- **Problem statement**
Please check every line of the listing for "toute" and copy each line where it is found.

- **The records**
:::
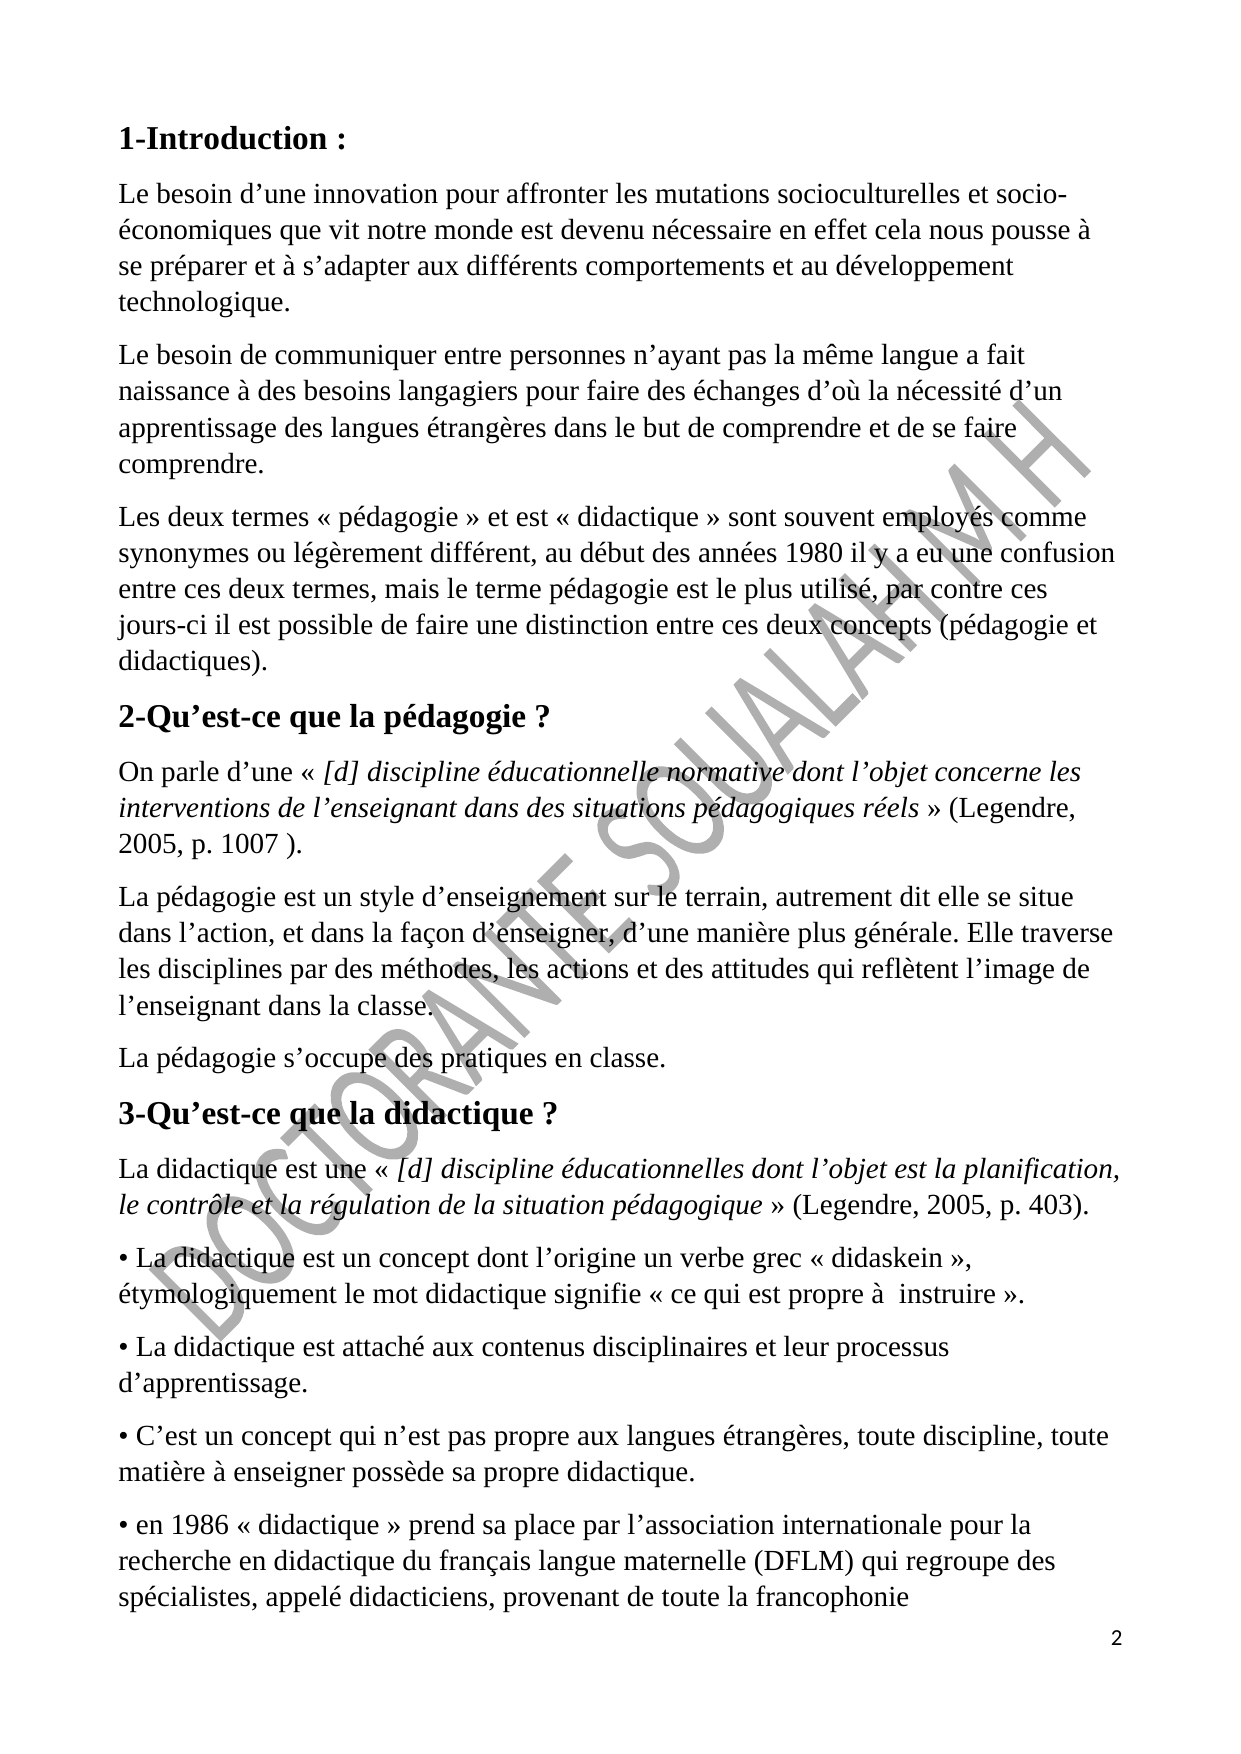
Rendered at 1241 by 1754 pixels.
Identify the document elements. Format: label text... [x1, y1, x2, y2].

text La pédagogie s’occupe des pratiques en classe. [118, 1040, 1122, 1074]
text 1-Introduction : [118, 118, 1122, 156]
text • en 1986 « didactique » prend sa place par l’association internationale pour la recherche en didactique du français langue maternelle (DFLM) qui regroupe des spécialistes, appelé didacticiens, provenant de toute la francophonie [118, 1507, 1122, 1613]
text 2-Qu’est-ce que la pédagogie ? [118, 696, 1122, 734]
text Le besoin d’une innovation pour affronter les mutations socioculturelles et socio-économiques que vit notre monde est devenu nécessaire en effet cela nous pousse à se préparer et à s’adapter aux différents comportements et au développement technologique. [118, 176, 1122, 318]
text On parle d’une « [d] discipline éducationnelle normative dont l’objet concerne les interventions de l’enseignant dans des situations pédagogiques réels » (Legendre, 2005, p. 1007 ). [118, 754, 1122, 860]
text • C’est un concept qui n’est pas propre aux langues étrangères, toute discipline, toute matière à enseigner possède sa propre didactique. [118, 1418, 1122, 1488]
text Les deux termes « pédagogie » et est « didactique » sont souvent employés comme synonymes ou légèrement différent, au début des années 1980 il y a eu une confusion entre ces deux termes, mais le terme pédagogie est le plus utilisé, par contre ces jours-ci il est possible de faire une distinction entre ces deux concepts (pédagogie et didactiques). [118, 499, 1122, 677]
text • La didactique est un concept dont l’origine un verbe grec « didaskein », étymologiquement le mot didactique signifie « ce qui est propre à instruire ». [118, 1240, 1122, 1310]
text La pédagogie est un style d’enseignement sur le terrain, autrement dit elle se situe dans l’action, et dans la façon d’enseigner, d’une manière plus générale. Elle traverse les disciplines par des méthodes, les actions et des attitudes qui reflètent l’image de l’enseignant dans la classe. [118, 879, 1122, 1021]
text • La didactique est attaché aux contenus disciplinaires et leur processus d’apprentissage. [118, 1329, 1122, 1399]
text 3-Qu’est-ce que la didactique ? [118, 1093, 1122, 1132]
text Le besoin de communiquer entre personnes n’ayant pas la même langue a fait naissance à des besoins langagiers pour faire des échanges d’où la nécessité d’un apprentissage des langues étrangères dans le but de comprendre et de se faire comprendre. [118, 337, 1122, 479]
text La didactique est une « [d] discipline éducationnelles dont l’objet est la planification, le contrôle et la régulation de la situation pédagogique » (Legendre, 2005, p. 403). [118, 1151, 1122, 1221]
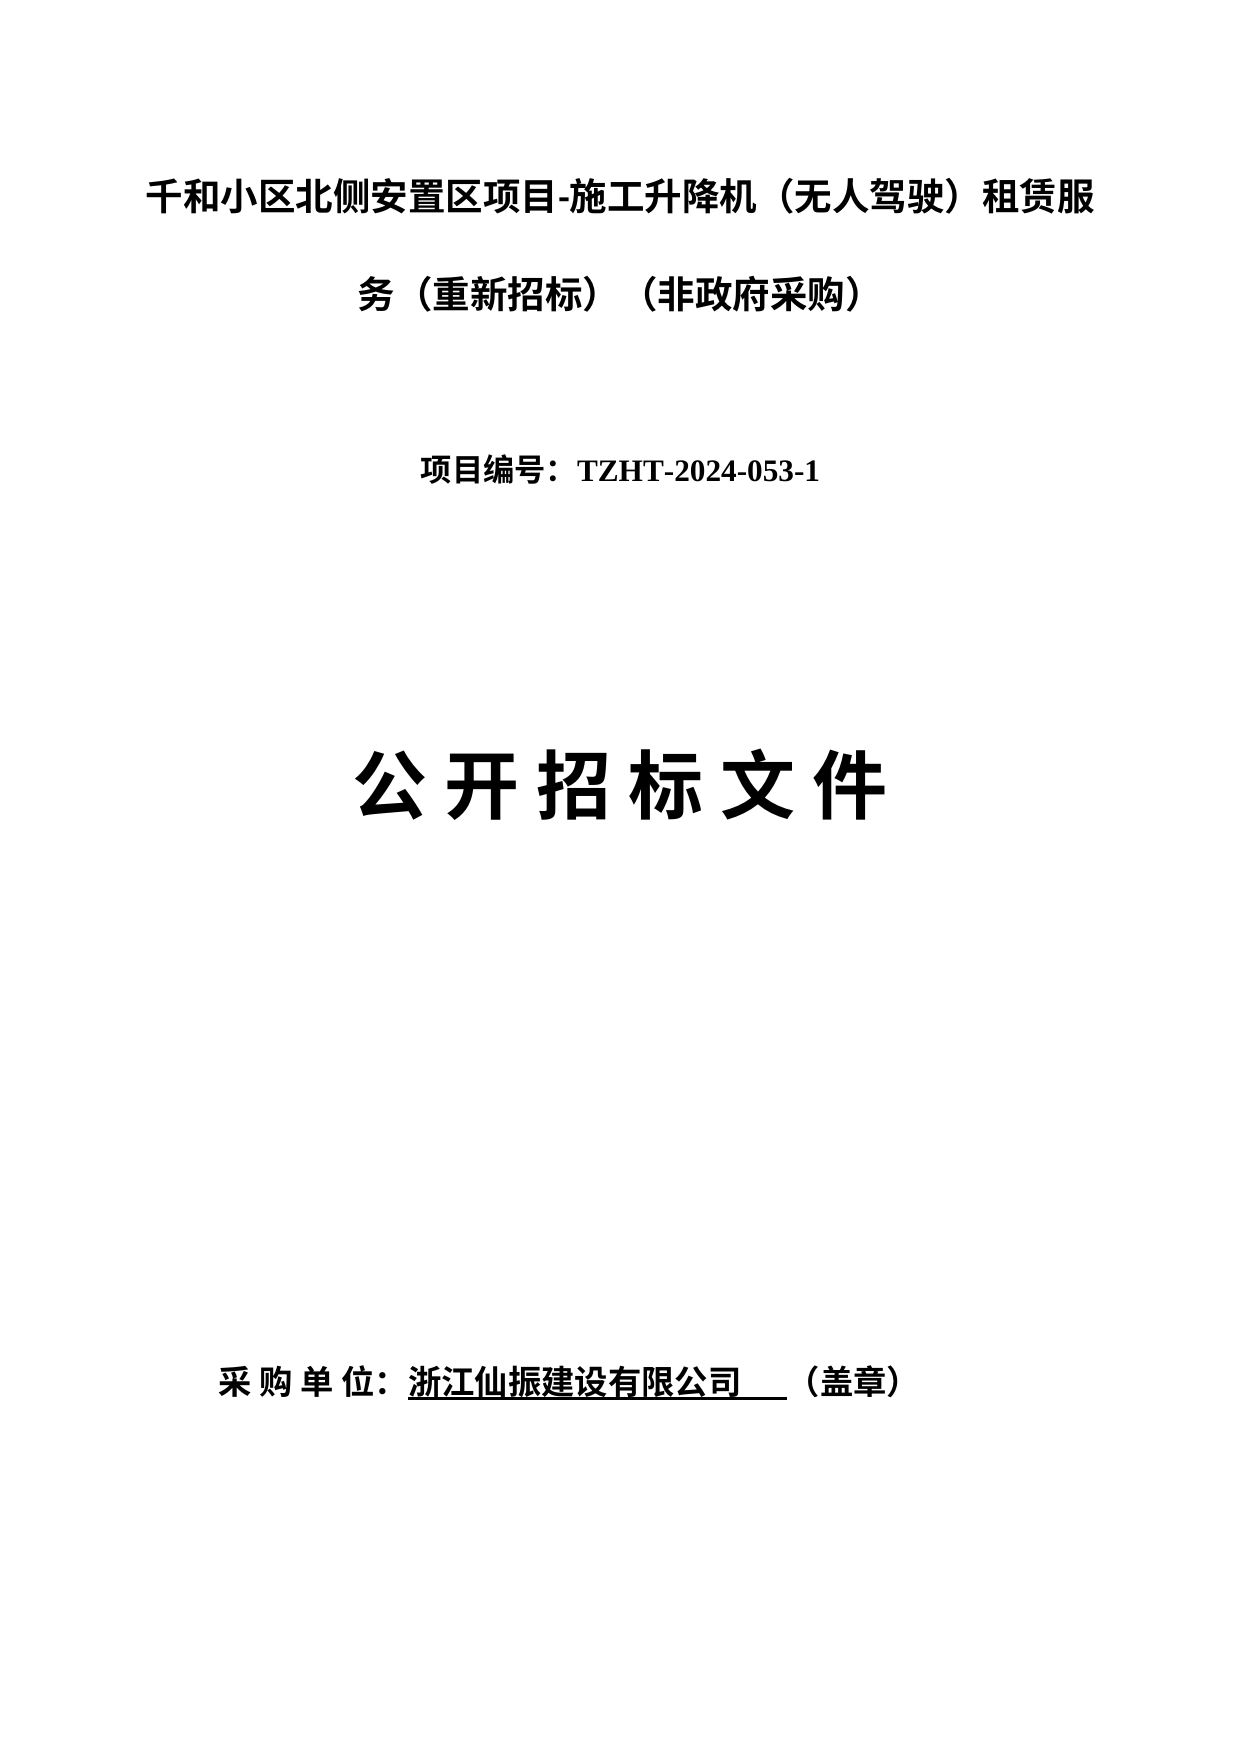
:::
- **Exercise output**
text • en 1986 « didactique » prend sa place par l’association internationale pour la recherche en didactique du français langue maternelle (DFLM) qui regroupe des spécialistes, appelé didacticiens, provenant de toute la francophonie [118, 1507, 1122, 1613]
text • C’est un concept qui n’est pas propre aux langues étrangères, toute discipline, toute matière à enseigner possède sa propre didactique. [118, 1418, 1122, 1488]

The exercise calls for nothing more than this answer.